Importing the docx into Google Drive or SharePoint or copying and pasting the content to start your site with document-based authoring.
Using AEM’s package manager or the AEM Import Helper tool to import the JCR package to start your site with AEM authoring and the Universal Editor.
Using Document Authoring’s Browse view, you can drag-and-drop the HTML content into DA.

Import - Bulk

Once you are satisfied with the transformation and you have individually tested one or more files, you likely will need to bulk import many more. The Import - Bulk tool works nearly the same as the Import - Workbench tool with a few minor differences.

Provide a list of URLs instead of one. Simply paste the list of URLs to import with one URL per line.
The import.js file is not automatically reloaded as it is for one-off imports since if you are in the middle of importing 1000 URLs, you probably do not want the process to restart if you change the code.

Otherwise the options are the same for importing one page or performing a bulk import.

The amount of URLs you can import varies mainly based on the memory each page consumes. For example, a heavy SPA page usually does not release memory and the browser tends to crash (between 60 and 100 pages). In such situations, if you only need information which is in the markup, you can disable Javascript execution in the options and you will be able to import many more pages.

You can still batch the set of URLs to import if the number is still manually manageable. If you have a lot of URLs to import (10k+), contact the AEM team. There are several ways to automate the process without using a browser, which you can discuss with them.

Report

During the process, you can download an Excel report with the list of pages imported and some process information (import success, 404, 301, etc.). At the end of the process, this report file contains everything the importer has done and can be used for further analysis such as to find pages with errors. Or it can be used for page processing such as previewing and publishing.

Bulk import

Crawl

If you are importing pages from a website and you do not have the full list of URLs to import, you can use the Crawl tool to build the list based on the sitemap or by crawling the site.

Get from robots.txt or sitemap

After providing a hostname and clicking Get from robots.txt or sitemap, the tool will first try to find sitemaps in the /robots.txt file. If no robots.txt is found, it will try the /sitemap.xml file (the default filename to search can be changed in the options).

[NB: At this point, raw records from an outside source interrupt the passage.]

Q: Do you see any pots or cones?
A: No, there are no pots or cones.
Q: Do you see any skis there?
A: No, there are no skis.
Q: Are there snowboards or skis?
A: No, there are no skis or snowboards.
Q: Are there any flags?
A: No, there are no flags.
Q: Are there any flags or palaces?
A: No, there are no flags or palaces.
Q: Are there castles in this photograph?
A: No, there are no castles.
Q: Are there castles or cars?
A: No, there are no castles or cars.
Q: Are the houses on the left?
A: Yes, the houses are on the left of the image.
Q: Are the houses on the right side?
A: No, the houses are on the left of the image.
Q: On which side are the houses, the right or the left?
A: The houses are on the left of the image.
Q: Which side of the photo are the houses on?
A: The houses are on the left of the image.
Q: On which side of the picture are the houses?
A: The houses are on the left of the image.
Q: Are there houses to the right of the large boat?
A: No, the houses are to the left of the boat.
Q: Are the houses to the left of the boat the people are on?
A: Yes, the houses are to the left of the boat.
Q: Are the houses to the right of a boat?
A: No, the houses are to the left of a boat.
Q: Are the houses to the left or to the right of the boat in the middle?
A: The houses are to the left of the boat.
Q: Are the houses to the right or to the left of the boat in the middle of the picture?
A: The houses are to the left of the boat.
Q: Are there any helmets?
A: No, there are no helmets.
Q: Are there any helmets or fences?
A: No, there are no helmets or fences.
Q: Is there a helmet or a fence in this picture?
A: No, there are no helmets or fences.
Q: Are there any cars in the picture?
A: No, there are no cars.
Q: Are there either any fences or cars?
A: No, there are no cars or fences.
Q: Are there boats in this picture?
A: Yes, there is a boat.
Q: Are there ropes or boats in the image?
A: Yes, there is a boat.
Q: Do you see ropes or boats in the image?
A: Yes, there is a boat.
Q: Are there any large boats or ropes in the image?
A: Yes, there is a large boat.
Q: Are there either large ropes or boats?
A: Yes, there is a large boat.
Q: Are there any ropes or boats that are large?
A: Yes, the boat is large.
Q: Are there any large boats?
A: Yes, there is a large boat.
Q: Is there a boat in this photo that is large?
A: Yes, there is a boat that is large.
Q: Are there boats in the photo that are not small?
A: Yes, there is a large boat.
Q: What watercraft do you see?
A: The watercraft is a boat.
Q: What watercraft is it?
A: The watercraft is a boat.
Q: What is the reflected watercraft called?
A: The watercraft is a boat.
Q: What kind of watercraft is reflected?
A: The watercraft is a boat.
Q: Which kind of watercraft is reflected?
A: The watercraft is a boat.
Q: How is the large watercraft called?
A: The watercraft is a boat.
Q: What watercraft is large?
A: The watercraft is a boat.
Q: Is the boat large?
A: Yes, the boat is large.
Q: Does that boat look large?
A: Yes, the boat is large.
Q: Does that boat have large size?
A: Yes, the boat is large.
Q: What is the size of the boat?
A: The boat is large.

If it finds a sitemap, it will collect all the URLs referenced in the siteamp and recursively follow the referenced other sitemap files. When the crawl is complete, you can use the download report button for the list of all unique URLs found.

Sitemaps extracted URLs

You can use the Filter pathname option to only output the URLs under a certain path. The tool will still need to fetch all the URLs from all the sitemaps.

Crawl

After providing a URL and clicking Crawl, the tool will open the provided URL, try to identify the links on the page, and recursively visit all those links that are on the same host. It is basically navigating the site and collecting all the URLs it finds. For a large website, it can take a lot of time. If the website consumes a lot of resources / memory, it may even crash the browser. In such cases, hiding the preview and/or disabling the Javascript in the options can help.

Crawling in-progress

You can use the Filter pathname option to only crawl URLs under a certain path. The provided URLs must then match this filter. This can be really useful to only crawl a subset of a large site.

Eyedropper

The Eyedropper tool allows you to capture the logo and some of the key CSS information of a website. You just need to provide a URL and click Eyedrop.

Captured logo

Captured colors

Captured fonts and sizes

Clicking the Copy CSS to clipboard button copies all gathered information in a CSS format that is ready to be pasted into your AEM CSS for further testing and customization.

The Eydropper does its best to extract the correct information, but you should review the output and adapt it to your project needs.